The Life Summary of Sylvanus B. Phinney
When Sylvanus B. Phinney was born on 27 October 1808, in Barnstable, MA, his father, Timothy Phinney, was 24 and his mother, Olive Gorham Bourne, was 30. He married Elizabeth Cordelia Hildreth on 8 May 1832, in Massachusetts, They were the parents of 3 sons and 1 daughter. He lived in Barnstable. He died on 7 April 1899, in Barnstable, at the age of 90, and was buried in Barnstable.

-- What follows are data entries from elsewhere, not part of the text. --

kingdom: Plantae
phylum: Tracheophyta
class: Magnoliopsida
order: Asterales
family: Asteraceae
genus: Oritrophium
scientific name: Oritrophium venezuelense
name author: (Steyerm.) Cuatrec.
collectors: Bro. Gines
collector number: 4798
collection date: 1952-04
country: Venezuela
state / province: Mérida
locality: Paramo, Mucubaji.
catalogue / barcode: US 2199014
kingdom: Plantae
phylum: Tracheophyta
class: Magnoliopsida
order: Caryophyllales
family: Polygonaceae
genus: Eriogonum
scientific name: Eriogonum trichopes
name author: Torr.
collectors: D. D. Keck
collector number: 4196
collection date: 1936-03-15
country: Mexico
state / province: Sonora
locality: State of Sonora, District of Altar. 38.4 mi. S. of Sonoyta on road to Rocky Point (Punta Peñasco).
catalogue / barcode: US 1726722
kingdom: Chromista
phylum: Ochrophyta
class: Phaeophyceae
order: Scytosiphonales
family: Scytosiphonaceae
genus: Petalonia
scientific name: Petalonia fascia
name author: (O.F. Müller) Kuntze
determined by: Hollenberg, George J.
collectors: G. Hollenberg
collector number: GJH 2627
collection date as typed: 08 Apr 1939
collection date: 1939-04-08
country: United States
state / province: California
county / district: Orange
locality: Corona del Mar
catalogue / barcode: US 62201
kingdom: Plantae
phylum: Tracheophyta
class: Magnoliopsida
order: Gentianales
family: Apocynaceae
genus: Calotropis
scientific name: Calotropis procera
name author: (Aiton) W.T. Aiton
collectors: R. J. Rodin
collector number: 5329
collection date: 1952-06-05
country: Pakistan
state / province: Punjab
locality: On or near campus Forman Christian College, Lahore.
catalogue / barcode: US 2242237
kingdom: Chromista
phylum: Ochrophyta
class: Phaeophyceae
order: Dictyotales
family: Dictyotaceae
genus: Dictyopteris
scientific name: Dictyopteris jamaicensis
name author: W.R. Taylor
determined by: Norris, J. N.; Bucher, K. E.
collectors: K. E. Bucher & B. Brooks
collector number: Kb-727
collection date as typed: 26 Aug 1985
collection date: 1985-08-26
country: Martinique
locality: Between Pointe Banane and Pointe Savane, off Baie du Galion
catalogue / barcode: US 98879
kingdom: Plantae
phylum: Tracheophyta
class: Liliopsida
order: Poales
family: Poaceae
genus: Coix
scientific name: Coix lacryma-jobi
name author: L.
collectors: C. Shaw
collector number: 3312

In 1830, he founded the Barnstable Patriot, Cape Cod’s oldest newspaper. He was an outstanding business man and politician. He served as collector of customs under Presidents Polk, Pierce, Buchanan and Johnson. He was also secretary of Barnstable Savings, president of Hyannis Savings and Hyannis National banks. He was a clerk of the Cape Cod Central Railroad, a member of the Democratic National Convention in 1844, 1853, and 1857. He also was president of the Cape Cod Unitarian Conference, president of the Barnstable Agricultural Society, a Mason, and a major in the 1st Regiment of the Massachusetts Militia.
Phinney-Jones House and Museum
The museum is furnished and styled as a ship captain’s home as it would have been in the 1800s. Exhibit rooms showcase period furnishings, daguerreotype, marine paintings, maps, porcelain, glassware, crockery, and other vintage curio items. In the reception area, visitors can learn about Barnstable’s fishing, ice trade, salt manufacturing and cranberry industries through artwork, photographs, and industry specific artifacts. In the dining room, visitors can imagine how the ship captain’s wife might have served a formal dinner to her guests with the vast array of china and silver on display. In the adjoining hallway, a wall map of Cape Cod by cartographer H.F. Walling gives visitors a glimpse into how people understood their world in 1858. In the parlor, visitors can view the extensive butterfly collection, stereoscope viewer and melodeon which where used to entertain the ship captain’s family and their guests. In the kitchen, bedroom, and children’s room, visitors can find an engaging collection of period furniture, kitchen gadgets, quilts, vintage clothing, and antique toys, all of which provide a glimpse into daily family life in the Victorian era. For lovers of maritime history, there are ship models, antique navigational equipment, hand carved ivory, scrimshaw, and other maritime memorabilia from the Golden Age of Sail on display in the maritime room. Lastly, visitors can find an array of antique hand tools, farm implements, and Native American projectile point collection in the adjoining toolshed.
Visitors can explore the museum areas on their own or take a guided tour, about 40 minutes, led by one of the museum’s knowledgeable docents. BHS docents are available to answer visitor questions about the museum’s exhibition, share information about its collection, and provide interpretive insights and historical context to the varied exhibits on view.